Stored data entries:

###

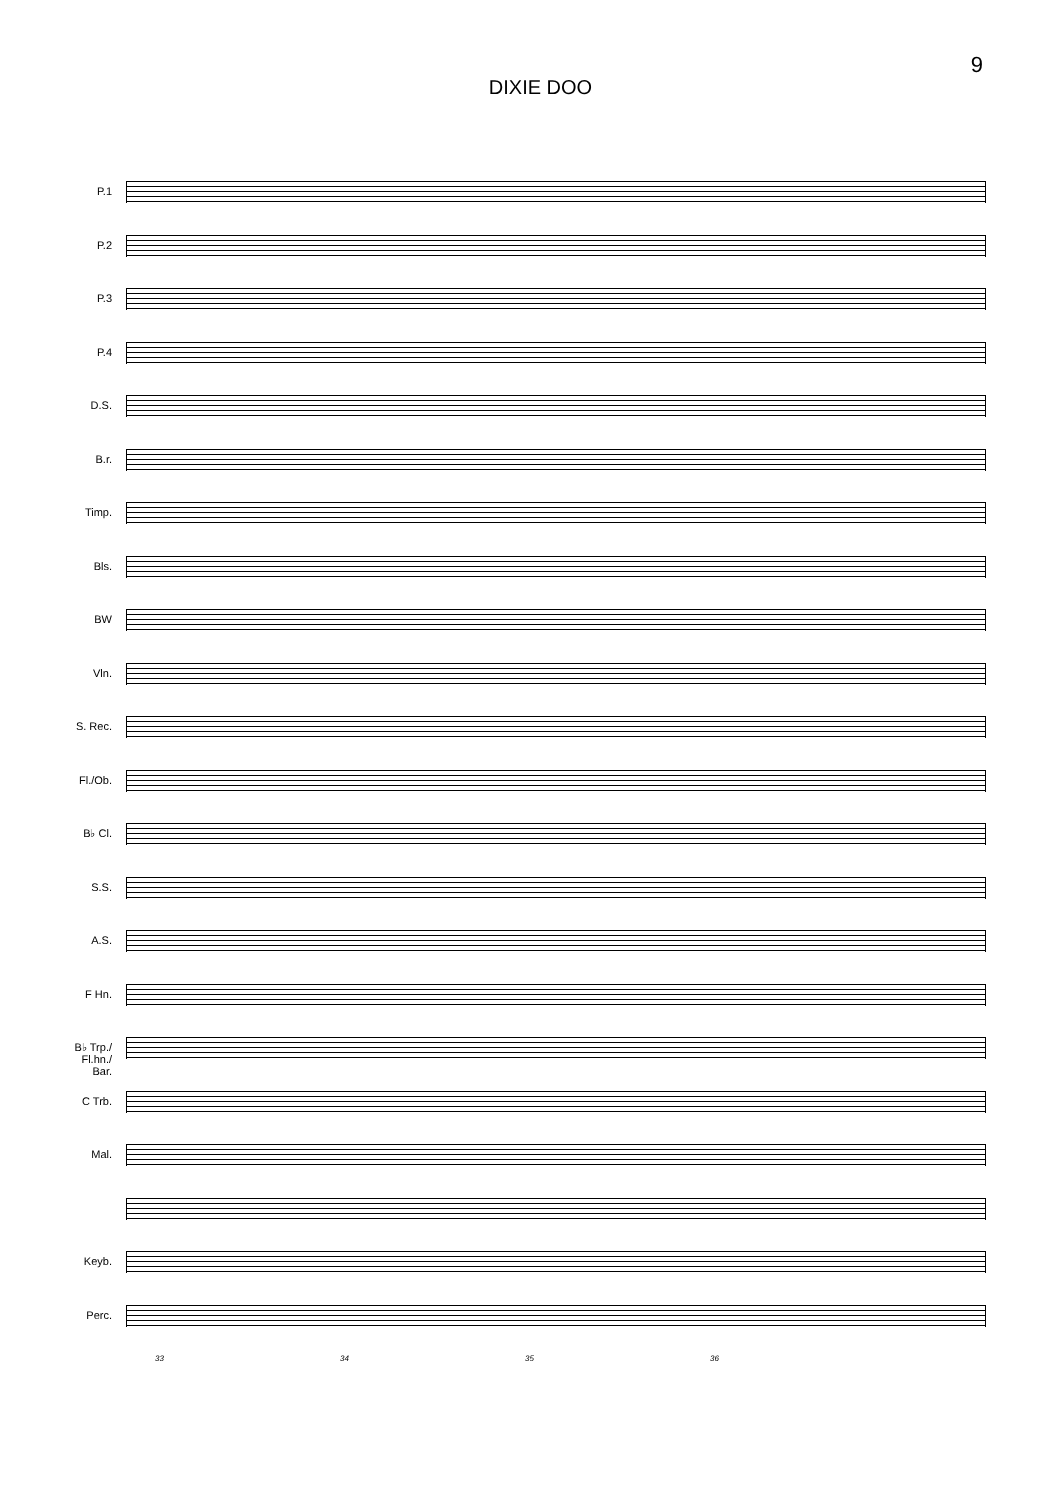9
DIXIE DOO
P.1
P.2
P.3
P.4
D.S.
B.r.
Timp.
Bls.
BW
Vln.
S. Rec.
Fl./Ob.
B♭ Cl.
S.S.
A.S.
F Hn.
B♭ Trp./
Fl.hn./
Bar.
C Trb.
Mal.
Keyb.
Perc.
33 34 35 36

###

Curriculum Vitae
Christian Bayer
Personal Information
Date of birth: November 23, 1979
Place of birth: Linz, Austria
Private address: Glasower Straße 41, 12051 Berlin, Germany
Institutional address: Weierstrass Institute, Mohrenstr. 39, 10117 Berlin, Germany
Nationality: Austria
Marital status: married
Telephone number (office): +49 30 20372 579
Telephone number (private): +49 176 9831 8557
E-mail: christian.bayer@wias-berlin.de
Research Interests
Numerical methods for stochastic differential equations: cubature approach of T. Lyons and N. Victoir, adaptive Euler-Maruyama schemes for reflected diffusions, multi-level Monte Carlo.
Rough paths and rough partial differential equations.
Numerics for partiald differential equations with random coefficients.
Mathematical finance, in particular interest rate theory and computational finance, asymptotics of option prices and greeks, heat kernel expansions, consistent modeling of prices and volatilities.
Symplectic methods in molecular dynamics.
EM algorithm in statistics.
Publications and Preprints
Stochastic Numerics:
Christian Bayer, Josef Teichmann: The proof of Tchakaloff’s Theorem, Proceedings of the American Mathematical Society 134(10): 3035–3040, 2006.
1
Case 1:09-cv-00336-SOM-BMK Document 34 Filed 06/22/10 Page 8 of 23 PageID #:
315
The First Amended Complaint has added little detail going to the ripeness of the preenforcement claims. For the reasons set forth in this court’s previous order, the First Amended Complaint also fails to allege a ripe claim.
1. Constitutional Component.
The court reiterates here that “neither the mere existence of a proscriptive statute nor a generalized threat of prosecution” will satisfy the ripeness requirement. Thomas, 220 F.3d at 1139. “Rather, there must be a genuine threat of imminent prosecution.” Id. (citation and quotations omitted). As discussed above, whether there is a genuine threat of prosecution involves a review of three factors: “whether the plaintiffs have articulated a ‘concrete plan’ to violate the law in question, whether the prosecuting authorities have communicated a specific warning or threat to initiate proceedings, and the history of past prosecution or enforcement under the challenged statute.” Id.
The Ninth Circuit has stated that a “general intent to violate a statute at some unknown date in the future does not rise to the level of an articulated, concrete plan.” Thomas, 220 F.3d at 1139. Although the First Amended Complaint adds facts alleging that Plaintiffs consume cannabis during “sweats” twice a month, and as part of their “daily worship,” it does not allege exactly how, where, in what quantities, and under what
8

###

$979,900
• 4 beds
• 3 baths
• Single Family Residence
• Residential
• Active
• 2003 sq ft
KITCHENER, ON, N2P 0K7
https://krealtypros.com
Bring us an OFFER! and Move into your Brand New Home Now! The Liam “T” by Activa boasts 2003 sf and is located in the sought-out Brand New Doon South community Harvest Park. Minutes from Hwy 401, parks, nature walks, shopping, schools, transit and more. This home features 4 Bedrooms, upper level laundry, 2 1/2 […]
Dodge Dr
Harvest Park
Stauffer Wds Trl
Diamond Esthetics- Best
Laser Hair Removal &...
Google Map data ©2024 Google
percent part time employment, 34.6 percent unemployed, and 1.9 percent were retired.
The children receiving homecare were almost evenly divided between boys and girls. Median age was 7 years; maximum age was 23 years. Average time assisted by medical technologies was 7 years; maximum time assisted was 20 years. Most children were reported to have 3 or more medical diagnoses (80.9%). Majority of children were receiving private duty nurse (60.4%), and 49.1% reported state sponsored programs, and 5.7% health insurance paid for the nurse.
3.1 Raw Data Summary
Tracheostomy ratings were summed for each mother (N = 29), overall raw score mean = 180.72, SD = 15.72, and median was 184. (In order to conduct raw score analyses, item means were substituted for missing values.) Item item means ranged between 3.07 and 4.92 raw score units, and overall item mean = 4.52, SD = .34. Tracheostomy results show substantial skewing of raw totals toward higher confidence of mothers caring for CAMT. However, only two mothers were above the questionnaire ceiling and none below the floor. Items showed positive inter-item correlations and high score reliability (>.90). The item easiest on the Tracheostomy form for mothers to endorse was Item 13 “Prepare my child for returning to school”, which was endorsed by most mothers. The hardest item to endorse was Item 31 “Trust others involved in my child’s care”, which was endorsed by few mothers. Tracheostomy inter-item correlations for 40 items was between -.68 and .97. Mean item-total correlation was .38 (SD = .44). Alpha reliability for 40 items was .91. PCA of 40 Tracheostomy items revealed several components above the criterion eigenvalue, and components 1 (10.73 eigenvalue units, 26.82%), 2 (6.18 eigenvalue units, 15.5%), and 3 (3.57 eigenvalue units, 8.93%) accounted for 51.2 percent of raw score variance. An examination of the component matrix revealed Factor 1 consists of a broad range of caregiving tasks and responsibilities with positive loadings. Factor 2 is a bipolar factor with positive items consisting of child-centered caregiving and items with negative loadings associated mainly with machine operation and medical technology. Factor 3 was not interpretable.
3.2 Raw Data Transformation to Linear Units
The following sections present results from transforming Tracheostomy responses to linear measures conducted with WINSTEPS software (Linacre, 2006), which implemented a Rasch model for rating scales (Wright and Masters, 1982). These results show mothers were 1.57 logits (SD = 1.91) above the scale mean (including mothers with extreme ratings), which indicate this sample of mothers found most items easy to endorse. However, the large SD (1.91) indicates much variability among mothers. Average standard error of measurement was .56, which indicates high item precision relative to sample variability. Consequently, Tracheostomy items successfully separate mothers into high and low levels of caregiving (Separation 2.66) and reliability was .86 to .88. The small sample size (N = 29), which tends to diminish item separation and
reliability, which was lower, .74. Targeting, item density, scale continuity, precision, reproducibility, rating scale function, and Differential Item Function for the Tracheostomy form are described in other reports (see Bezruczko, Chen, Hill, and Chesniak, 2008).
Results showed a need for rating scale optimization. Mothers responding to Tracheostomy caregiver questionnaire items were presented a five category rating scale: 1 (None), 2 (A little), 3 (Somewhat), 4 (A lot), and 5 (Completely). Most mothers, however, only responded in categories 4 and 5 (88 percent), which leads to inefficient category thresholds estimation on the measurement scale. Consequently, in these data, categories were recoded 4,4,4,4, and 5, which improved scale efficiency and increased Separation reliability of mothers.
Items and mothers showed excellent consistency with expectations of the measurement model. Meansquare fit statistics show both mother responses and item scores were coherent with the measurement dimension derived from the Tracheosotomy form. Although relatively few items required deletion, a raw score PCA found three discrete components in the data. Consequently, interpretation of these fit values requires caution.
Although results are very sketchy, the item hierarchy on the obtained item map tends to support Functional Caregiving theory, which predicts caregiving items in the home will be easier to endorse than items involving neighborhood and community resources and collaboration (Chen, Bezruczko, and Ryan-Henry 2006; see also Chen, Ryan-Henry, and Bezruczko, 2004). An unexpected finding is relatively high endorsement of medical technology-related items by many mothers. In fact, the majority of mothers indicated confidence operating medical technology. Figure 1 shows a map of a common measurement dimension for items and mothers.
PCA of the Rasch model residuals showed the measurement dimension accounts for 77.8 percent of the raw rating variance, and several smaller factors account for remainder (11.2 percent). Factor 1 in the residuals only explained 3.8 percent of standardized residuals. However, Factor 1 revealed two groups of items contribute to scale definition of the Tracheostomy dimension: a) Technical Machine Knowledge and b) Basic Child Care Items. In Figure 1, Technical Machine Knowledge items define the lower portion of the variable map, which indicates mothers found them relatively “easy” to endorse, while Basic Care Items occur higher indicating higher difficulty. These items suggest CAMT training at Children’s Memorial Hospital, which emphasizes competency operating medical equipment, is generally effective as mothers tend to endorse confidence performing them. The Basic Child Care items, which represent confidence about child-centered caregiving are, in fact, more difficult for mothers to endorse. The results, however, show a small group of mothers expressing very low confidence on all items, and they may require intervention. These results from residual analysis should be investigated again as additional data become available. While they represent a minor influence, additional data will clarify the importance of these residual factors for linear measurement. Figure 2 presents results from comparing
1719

###

**TASK TO CARRY OUT:** Start with the line above that contains "Nationality: Austria" and end with the line that contains "1. Constitutional Component.". Write out those lines exactly, and only those.

**SOLUTION TO THIS EXERCISE:**
Nationality: Austria
Marital status: married
Telephone number (office): +49 30 20372 579
Telephone number (private): +49 176 9831 8557
E-mail: christian.bayer@wias-berlin.de
Research Interests
Numerical methods for stochastic differential equations: cubature approach of T. Lyons and N. Victoir, adaptive Euler-Maruyama schemes for reflected diffusions, multi-level Monte Carlo.
Rough paths and rough partial differential equations.
Numerics for partiald differential equations with random coefficients.
Mathematical finance, in particular interest rate theory and computational finance, asymptotics of option prices and greeks, heat kernel expansions, consistent modeling of prices and volatilities.
Symplectic methods in molecular dynamics.
EM algorithm in statistics.
Publications and Preprints
Stochastic Numerics:
Christian Bayer, Josef Teichmann: The proof of Tchakaloff’s Theorem, Proceedings of the American Mathematical Society 134(10): 3035–3040, 2006.
1
Case 1:09-cv-00336-SOM-BMK Document 34 Filed 06/22/10 Page 8 of 23 PageID #:
315
The First Amended Complaint has added little detail going to the ripeness of the preenforcement claims. For the reasons set forth in this court’s previous order, the First Amended Complaint also fails to allege a ripe claim.
1. Constitutional Component.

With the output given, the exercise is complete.